# Corrosion



## trev1964 (Oct 10, 2018)

Had my car in the air today to swap wheels around and noticed my boot floor is seriously corroded. 
Going to throw it on ramps tomorrow and attack it with a drill and wire brush attachments and then treat with rust remedy. Stonechip it all once treated. 
Dissapointed to say the least though. 9.5 yr old car with low miles and its rusty as fook under there. Dreadful.


----------



## BlackTipReefShark (Jun 1, 2016)

is it corroded from outside or has water been sitting inside the boot?


----------



## trev1964 (Oct 10, 2018)

Underneath the car. 
Attacking it tomorrow. 
I'll get some photos. Seriously worried about bursting through the floor. 
I'm hoping its a case of looking worse than it is. It looks fucked. 
Found loads of corroded bolt heads and suspension components etc since buying the car. 
Shocking build quality. Really put me off Audi.


----------



## r_turner01 (Sep 12, 2018)

What year is the car as mine doesn't have 1 spec. Sounds like it's been exposed to a lot of bad weather


----------



## trev1964 (Oct 10, 2018)

June 2009 registered. 
Bodywork is ok. 
Underneath isnt though. 
Bolts and fasteners arent either. 
Shocking state for a less than 10 yr old "premium " brand car.


----------



## Hoggy (May 8, 2002)

Hi Trev, If it is just surface corrosion you'd be better off coating it with Waxoyl or ACF 50. Waxoyl would be my 1st choice.
Hoggy.


----------



## trev1964 (Oct 10, 2018)

Got flaking paint everywhere and lots of rust. 
Got rust remedy and 2 aerosols of stonechip. 
May throw waxoyl over everything once I've sorted this. 
Gutted to be honest. Had bought this with the intention of keeping it for a few years. 
If i bust through the floor with the wire brush tomorrow, it will be going.


----------



## Hoggy (May 8, 2002)

Hi trev, My MK1 has hardly ever got wet & yes was surprised at the amount of surface corrosion on suspension & fasteners. Vorsprung durch Technik. :roll: Been sprayed with Waxoyl for a few years now.
I have a 36 year old XR3 with less corrosion on suspension. Also German made.
Hoggy.


----------



## trev1964 (Oct 10, 2018)

Its been steadily getting me down all day. 
Sold a 2006 SLK 350 and bought this TT. 
Wasn't a spot of rust under the SLK. 
Just fancied a change. Was a toss up between the TT and a Boxster, owned one before, should have bought the Porsche. 
I am hoping i rescue it tomorrow. 
Fingers crossed.


----------



## happychappy (Feb 9, 2015)

I would be interested to see your photos of the corrosion as I am working my way (slowly) cleaning/inspecting from front to rear and am surprised at how good my car is!

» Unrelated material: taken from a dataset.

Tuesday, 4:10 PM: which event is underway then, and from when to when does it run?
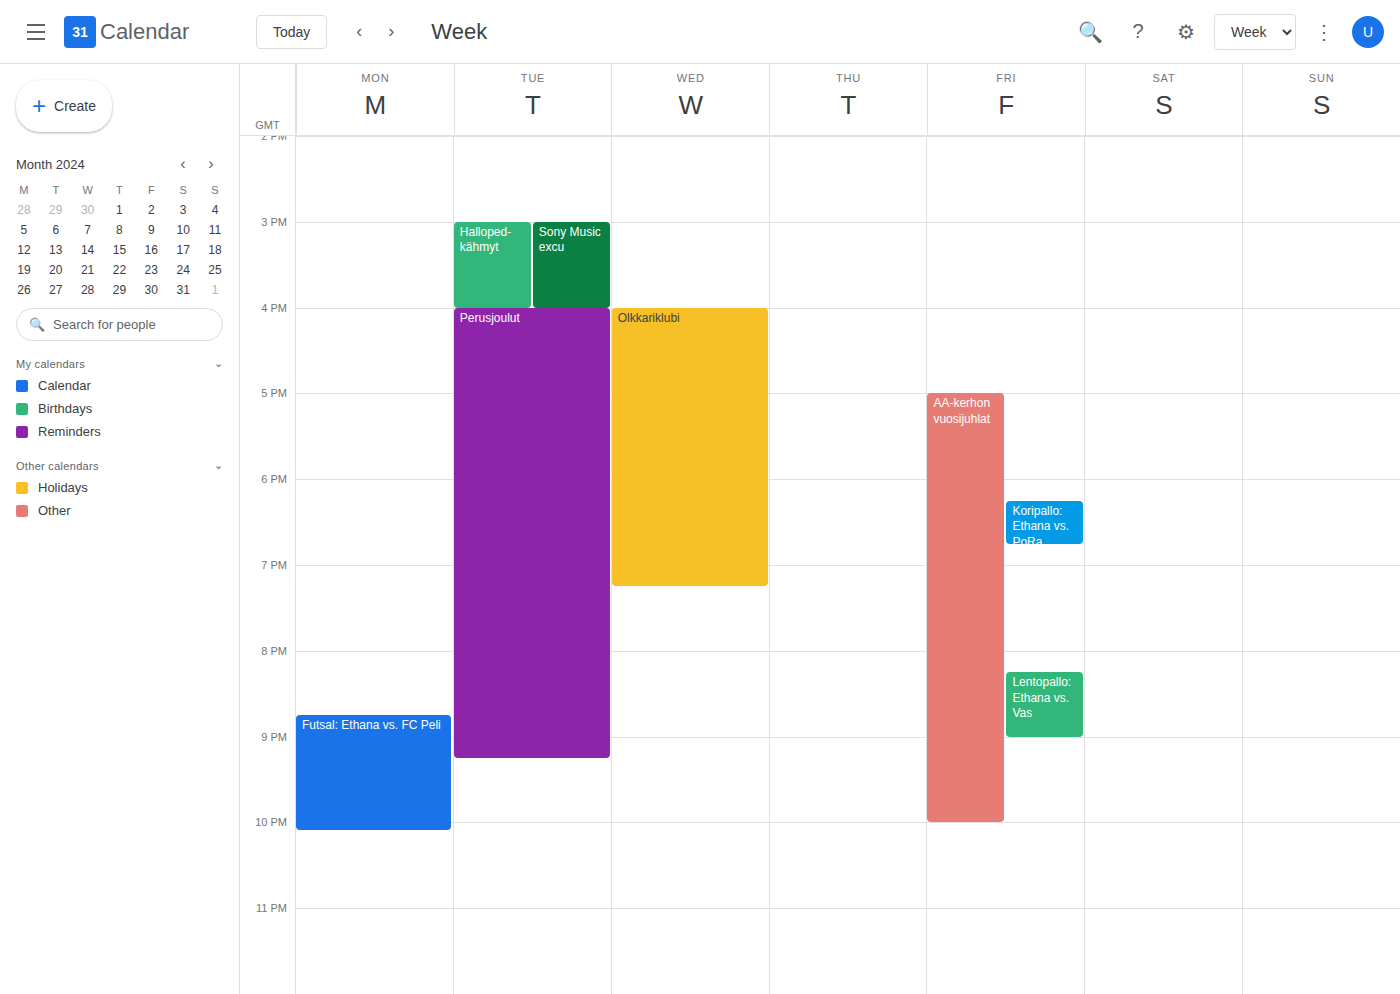
"Perusjoulut", 4:00 PM to 9:15 PM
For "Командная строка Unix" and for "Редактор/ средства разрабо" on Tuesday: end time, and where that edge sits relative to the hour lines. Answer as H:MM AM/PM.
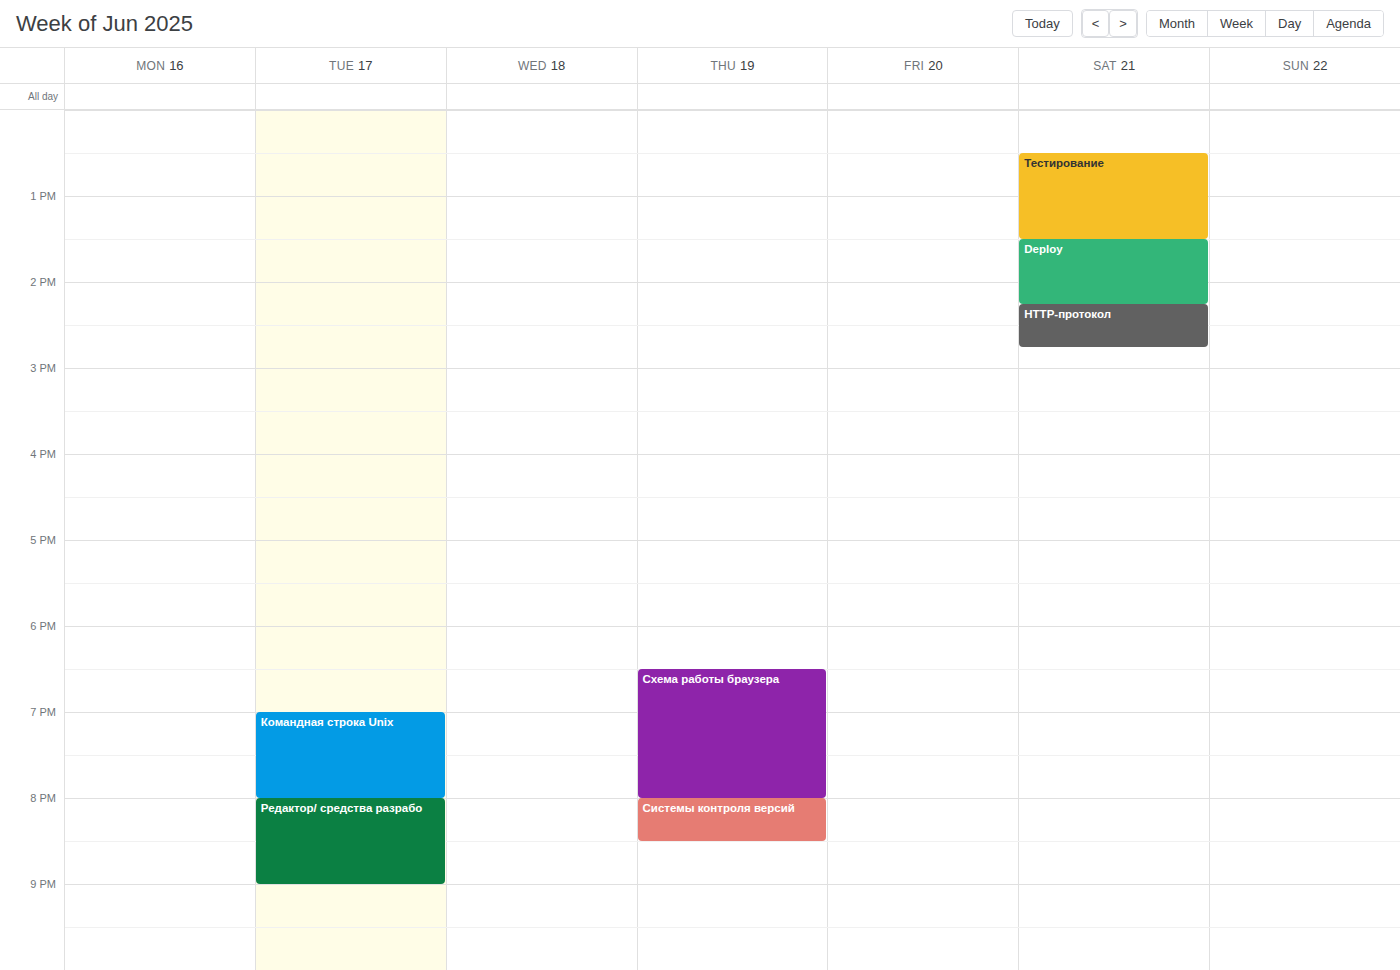
"Командная строка Unix": 8:00 PM, exactly on the 8 PM line. "Редактор/ средства разрабо": 9:00 PM, exactly on the 9 PM line.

Yes some of the bolts are corroded on the head and also some of the self tapping screws are a little worse for wear, but a quick whizz over on the wire wheel attached to bench grinder, a couple of coats of paint and all is well.

Must be honest, the wheels were a bugger to get off, but I am generally pleased with the condition under the car, especially after using a steam cleaner underneath the chassis, it looks like new!

I have yet to get to the rear, but have noticed that the subframe is not great, that is my next winters job - subframe off, respray/powdercoat and reassembly, might do a quick touch up job on it for this year though.

I am going to take a look at the boot floor when I venture out to the garage this morning, you have me worried!


----------



## trev1964 (Oct 10, 2018)

I'll get some pics shortly. 
You're not the only one who is worried. 
I've read up and the front end is aluminium, yet the rear is steel..!!
Who thought that was a good idea. 
My subframe is also quite corroded, nothing like as bad as the boot floor though.


----------



## trev1964 (Oct 10, 2018)

Offside is the worst. Nearside looks just surface corrosion. 
Subframe isnt rotten, just rusty.


----------



## happychappy (Feb 9, 2015)

Wow, that's really not good 

Don't wanna go down to the garage now......


----------



## Hoggy (May 8, 2002)

Hi Trev, That's really bad, never expected it to be like that. Must have been driven through the tide to be that bad.
Hoggy.


----------



## tttony (Dec 21, 2014)

Wow, I'm shocked and amazed. It reminds me of Italian cars of the 1970's. Not at all what I would expect of a TT. Even exposure to normal winter road salt shouldn't have had that effect. I can only assume that the car has been subjected to sea flood water.


----------



## Allspeed (Oct 7, 2016)

Omg!


----------



## trev1964 (Oct 10, 2018)

Its the only part of the body thats like that. 
Front end is all good, as is the floorpan. 
Ive sorted it out now but I'm not happy.

After wire brush and rust remedy and then primered.


----------



## trev1964 (Oct 10, 2018)

Now stonechipped.

Ive emptied the boot and checked from inside. Its like new. All external corrosion. Garbage build quality. 
My first ever Audi, also my last. 
Its not even an old car, 9.5 yrs old. 76k miles with a full service history up to 75k. 
Really annoyed with it. 
Got to calm down....


----------



## tttony (Dec 21, 2014)

That extent of rust is not normal. I assume that you have not owned the car from new. At some point in its life it has been exposed to something abnormal such as driving through deep salty floodwater or along a long stretch of damp beach.


----------



## Stiff (Jun 15, 2015)

tttony said:


> That extent of rust is not normal. I assume that you have not owned the car from new. At some point in its life it has been exposed to something abnormal such as driving through deep salty floodwater or along a long stretch of damp beach.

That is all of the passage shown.